TO DO >>
Every record below, from first to last, should be copied exactly; leave the pictures out.

EXERCISE DATA >>
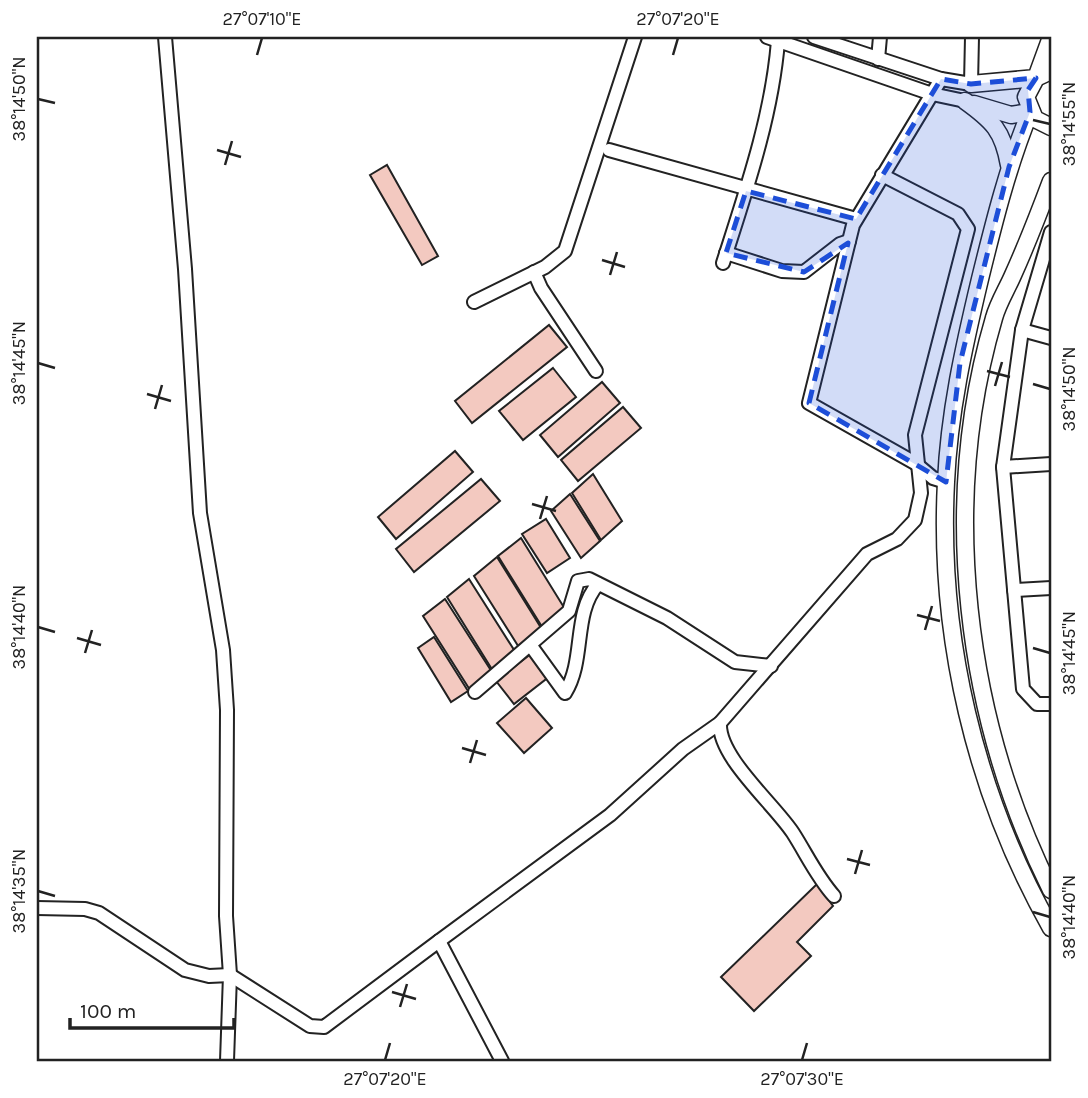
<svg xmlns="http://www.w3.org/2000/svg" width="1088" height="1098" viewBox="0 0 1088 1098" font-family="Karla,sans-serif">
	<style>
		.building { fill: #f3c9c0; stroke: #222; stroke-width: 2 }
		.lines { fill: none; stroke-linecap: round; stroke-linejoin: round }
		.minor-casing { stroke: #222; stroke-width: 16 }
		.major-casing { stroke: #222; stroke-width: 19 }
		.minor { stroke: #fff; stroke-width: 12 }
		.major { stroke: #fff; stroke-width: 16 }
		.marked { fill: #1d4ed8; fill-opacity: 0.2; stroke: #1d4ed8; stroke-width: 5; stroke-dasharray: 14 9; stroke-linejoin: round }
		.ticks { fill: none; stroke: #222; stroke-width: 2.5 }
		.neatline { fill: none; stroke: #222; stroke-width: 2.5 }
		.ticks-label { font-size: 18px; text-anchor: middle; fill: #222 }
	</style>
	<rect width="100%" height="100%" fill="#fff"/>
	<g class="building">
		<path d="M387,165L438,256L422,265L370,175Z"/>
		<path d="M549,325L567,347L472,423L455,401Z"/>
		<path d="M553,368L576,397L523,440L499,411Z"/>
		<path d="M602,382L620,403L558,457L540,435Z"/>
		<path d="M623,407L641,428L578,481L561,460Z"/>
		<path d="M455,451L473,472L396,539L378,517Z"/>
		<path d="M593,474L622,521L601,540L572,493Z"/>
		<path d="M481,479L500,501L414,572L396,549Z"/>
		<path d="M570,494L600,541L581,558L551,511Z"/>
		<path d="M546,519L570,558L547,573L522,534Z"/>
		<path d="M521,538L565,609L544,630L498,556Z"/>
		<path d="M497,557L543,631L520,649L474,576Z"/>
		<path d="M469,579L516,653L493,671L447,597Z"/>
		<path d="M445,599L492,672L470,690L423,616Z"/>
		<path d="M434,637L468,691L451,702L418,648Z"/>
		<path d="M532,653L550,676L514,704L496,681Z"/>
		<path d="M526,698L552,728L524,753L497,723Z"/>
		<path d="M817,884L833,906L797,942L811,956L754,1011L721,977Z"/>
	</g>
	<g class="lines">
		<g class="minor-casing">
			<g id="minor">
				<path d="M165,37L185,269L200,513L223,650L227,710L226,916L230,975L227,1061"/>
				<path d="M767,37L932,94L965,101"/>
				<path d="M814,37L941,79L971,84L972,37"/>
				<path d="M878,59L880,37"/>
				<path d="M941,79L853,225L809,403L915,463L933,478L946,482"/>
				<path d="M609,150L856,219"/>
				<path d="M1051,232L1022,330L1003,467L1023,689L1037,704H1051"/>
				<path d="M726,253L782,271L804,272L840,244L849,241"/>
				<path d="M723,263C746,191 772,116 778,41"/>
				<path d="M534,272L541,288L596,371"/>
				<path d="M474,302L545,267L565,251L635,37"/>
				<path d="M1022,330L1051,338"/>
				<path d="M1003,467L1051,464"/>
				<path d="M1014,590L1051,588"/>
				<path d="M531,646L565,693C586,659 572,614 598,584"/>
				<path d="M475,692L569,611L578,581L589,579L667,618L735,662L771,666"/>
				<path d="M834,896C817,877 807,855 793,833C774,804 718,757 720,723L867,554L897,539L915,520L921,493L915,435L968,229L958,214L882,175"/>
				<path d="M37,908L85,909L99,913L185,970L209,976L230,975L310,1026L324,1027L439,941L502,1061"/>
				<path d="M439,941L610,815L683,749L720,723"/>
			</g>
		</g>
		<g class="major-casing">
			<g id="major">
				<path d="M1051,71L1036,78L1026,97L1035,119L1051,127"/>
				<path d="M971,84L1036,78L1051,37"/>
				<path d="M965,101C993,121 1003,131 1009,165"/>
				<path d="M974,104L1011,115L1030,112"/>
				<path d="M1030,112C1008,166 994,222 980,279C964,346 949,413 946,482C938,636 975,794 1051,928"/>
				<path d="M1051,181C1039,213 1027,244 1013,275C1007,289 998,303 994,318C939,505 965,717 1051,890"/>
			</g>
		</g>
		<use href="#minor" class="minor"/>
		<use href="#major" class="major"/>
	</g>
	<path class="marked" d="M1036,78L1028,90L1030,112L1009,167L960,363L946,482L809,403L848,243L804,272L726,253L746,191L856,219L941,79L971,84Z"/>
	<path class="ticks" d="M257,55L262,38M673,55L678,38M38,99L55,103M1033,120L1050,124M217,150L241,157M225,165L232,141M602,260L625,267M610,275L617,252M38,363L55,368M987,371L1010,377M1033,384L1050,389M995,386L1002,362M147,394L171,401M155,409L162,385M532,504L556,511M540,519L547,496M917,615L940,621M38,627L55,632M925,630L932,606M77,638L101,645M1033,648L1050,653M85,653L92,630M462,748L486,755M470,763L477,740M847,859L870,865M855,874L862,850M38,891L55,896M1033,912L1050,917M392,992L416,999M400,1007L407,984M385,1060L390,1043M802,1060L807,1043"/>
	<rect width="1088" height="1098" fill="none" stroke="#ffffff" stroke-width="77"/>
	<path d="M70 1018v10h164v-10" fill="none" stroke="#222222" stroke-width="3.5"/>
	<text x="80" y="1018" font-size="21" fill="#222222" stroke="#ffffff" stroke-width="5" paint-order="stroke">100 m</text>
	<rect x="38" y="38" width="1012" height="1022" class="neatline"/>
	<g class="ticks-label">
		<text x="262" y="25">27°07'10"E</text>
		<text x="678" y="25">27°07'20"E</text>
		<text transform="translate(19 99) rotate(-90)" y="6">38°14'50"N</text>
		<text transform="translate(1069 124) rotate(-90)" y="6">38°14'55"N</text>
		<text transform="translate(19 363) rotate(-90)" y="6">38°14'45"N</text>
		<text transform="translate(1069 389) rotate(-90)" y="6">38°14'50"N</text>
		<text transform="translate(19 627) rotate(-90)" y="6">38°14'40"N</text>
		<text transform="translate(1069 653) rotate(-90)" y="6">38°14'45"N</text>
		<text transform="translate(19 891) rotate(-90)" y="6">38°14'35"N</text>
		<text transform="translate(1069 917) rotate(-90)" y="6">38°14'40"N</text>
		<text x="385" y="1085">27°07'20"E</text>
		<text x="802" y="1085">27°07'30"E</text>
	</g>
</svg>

PROBLEM SOLUTION >>
<svg xmlns="http://www.w3.org/2000/svg" width="1088" height="1098" viewBox="0 0 1088 1098" font-family="Karla,sans-serif">
	<style>
		.building { fill: #f3c9c0; stroke: #222; stroke-width: 2 }
		.lines { fill: none; stroke-linecap: round; stroke-linejoin: round }
		.minor-casing { stroke: #222; stroke-width: 16 }
		.major-casing { stroke: #222; stroke-width: 19 }
		.minor { stroke: #fff; stroke-width: 12 }
		.major { stroke: #fff; stroke-width: 16 }
		.marked { fill: #1d4ed8; fill-opacity: 0.2; stroke: #1d4ed8; stroke-width: 5; stroke-dasharray: 14 9; stroke-linejoin: round }
		.ticks { fill: none; stroke: #222; stroke-width: 2.5 }
		.neatline { fill: none; stroke: #222; stroke-width: 2.5 }
		.ticks-label { font-size: 18px; text-anchor: middle; fill: #222 }
	</style>
	<rect width="100%" height="100%" fill="#fff"/>
	<g class="building">
		<path d="M387,165L438,256L422,265L370,175Z"/>
		<path d="M549,325L567,347L472,423L455,401Z"/>
		<path d="M553,368L576,397L523,440L499,411Z"/>
		<path d="M602,382L620,403L558,457L540,435Z"/>
		<path d="M623,407L641,428L578,481L561,460Z"/>
		<path d="M455,451L473,472L396,539L378,517Z"/>
		<path d="M593,474L622,521L601,540L572,493Z"/>
		<path d="M481,479L500,501L414,572L396,549Z"/>
		<path d="M570,494L600,541L581,558L551,511Z"/>
		<path d="M546,519L570,558L547,573L522,534Z"/>
		<path d="M521,538L565,609L544,630L498,556Z"/>
		<path d="M497,557L543,631L520,649L474,576Z"/>
		<path d="M469,579L516,653L493,671L447,597Z"/>
		<path d="M445,599L492,672L470,690L423,616Z"/>
		<path d="M434,637L468,691L451,702L418,648Z"/>
		<path d="M532,653L550,676L514,704L496,681Z"/>
		<path d="M526,698L552,728L524,753L497,723Z"/>
		<path d="M817,884L833,906L797,942L811,956L754,1011L721,977Z"/>
	</g>
	<g class="lines">
		<g class="minor-casing">
			<g id="minor">
				<path d="M165,37L185,269L200,513L223,650L227,710L226,916L230,975L227,1061"/>
				<path d="M767,37L932,94L965,101"/>
				<path d="M814,37L941,79L971,84L972,37"/>
				<path d="M878,59L880,37"/>
				<path d="M941,79L853,225L809,403L915,463L933,478L946,482"/>
				<path d="M609,150L856,219"/>
				<path d="M1051,232L1022,330L1003,467L1023,689L1037,704H1051"/>
				<path d="M726,253L782,271L804,272L840,244L849,241"/>
				<path d="M723,263C746,191 772,116 778,41"/>
				<path d="M534,272L541,288L596,371"/>
				<path d="M474,302L545,267L565,251L635,37"/>
				<path d="M1022,330L1051,338"/>
				<path d="M1003,467L1051,464"/>
				<path d="M1014,590L1051,588"/>
				<path d="M531,646L565,693C586,659 572,614 598,584"/>
				<path d="M475,692L569,611L578,581L589,579L667,618L735,662L771,666"/>
				<path d="M834,896C817,877 807,855 793,833C774,804 718,757 720,723L867,554L897,539L915,520L921,493L915,435L968,229L958,214L882,175"/>
				<path d="M37,908L85,909L99,913L185,970L209,976L230,975L310,1026L324,1027L439,941L502,1061"/>
				<path d="M439,941L610,815L683,749L720,723"/>
			</g>
		</g>
		<g class="major-casing">
			<g id="major">
				<path d="M1051,71L1036,78L1026,97L1035,119L1051,127"/>
				<path d="M971,84L1036,78L1051,37"/>
				<path d="M965,101C993,121 1003,131 1009,165"/>
				<path d="M974,104L1011,115L1030,112"/>
				<path d="M1030,112C1008,166 994,222 980,279C964,346 949,413 946,482C938,636 975,794 1051,928"/>
				<path d="M1051,181C1039,213 1027,244 1013,275C1007,289 998,303 994,318C939,505 965,717 1051,890"/>
			</g>
		</g>
		<use href="#minor" class="minor"/>
		<use href="#major" class="major"/>
	</g>
	<path class="marked" d="M1036,78L1028,90L1030,112L1009,167L960,363L946,482L809,403L848,243L804,272L726,253L746,191L856,219L941,79L971,84Z"/>
	<path class="ticks" d="M257,55L262,38M673,55L678,38M38,99L55,103M1033,120L1050,124M217,150L241,157M225,165L232,141M602,260L625,267M610,275L617,252M38,363L55,368M987,371L1010,377M1033,384L1050,389M995,386L1002,362M147,394L171,401M155,409L162,385M532,504L556,511M540,519L547,496M917,615L940,621M38,627L55,632M925,630L932,606M77,638L101,645M1033,648L1050,653M85,653L92,630M462,748L486,755M470,763L477,740M847,859L870,865M855,874L862,850M38,891L55,896M1033,912L1050,917M392,992L416,999M400,1007L407,984M385,1060L390,1043M802,1060L807,1043"/>
	<rect width="1088" height="1098" fill="none" stroke="#ffffff" stroke-width="77"/>
	<path d="M70 1018v10h164v-10" fill="none" stroke="#222222" stroke-width="3.5"/>
	<text x="80" y="1018" font-size="21" fill="#222222" stroke="#ffffff" stroke-width="5" paint-order="stroke">100 m</text>
	<rect x="38" y="38" width="1012" height="1022" class="neatline"/>
	<g class="ticks-label">
		<text x="262" y="25">27°07'10"E</text>
		<text x="678" y="25">27°07'20"E</text>
		<text transform="translate(19 99) rotate(-90)" y="6">38°14'50"N</text>
		<text transform="translate(1069 124) rotate(-90)" y="6">38°14'55"N</text>
		<text transform="translate(19 363) rotate(-90)" y="6">38°14'45"N</text>
		<text transform="translate(1069 389) rotate(-90)" y="6">38°14'50"N</text>
		<text transform="translate(19 627) rotate(-90)" y="6">38°14'40"N</text>
		<text transform="translate(1069 653) rotate(-90)" y="6">38°14'45"N</text>
		<text transform="translate(19 891) rotate(-90)" y="6">38°14'35"N</text>
		<text transform="translate(1069 917) rotate(-90)" y="6">38°14'40"N</text>
		<text x="385" y="1085">27°07'20"E</text>
		<text x="802" y="1085">27°07'30"E</text>
	</g>
</svg>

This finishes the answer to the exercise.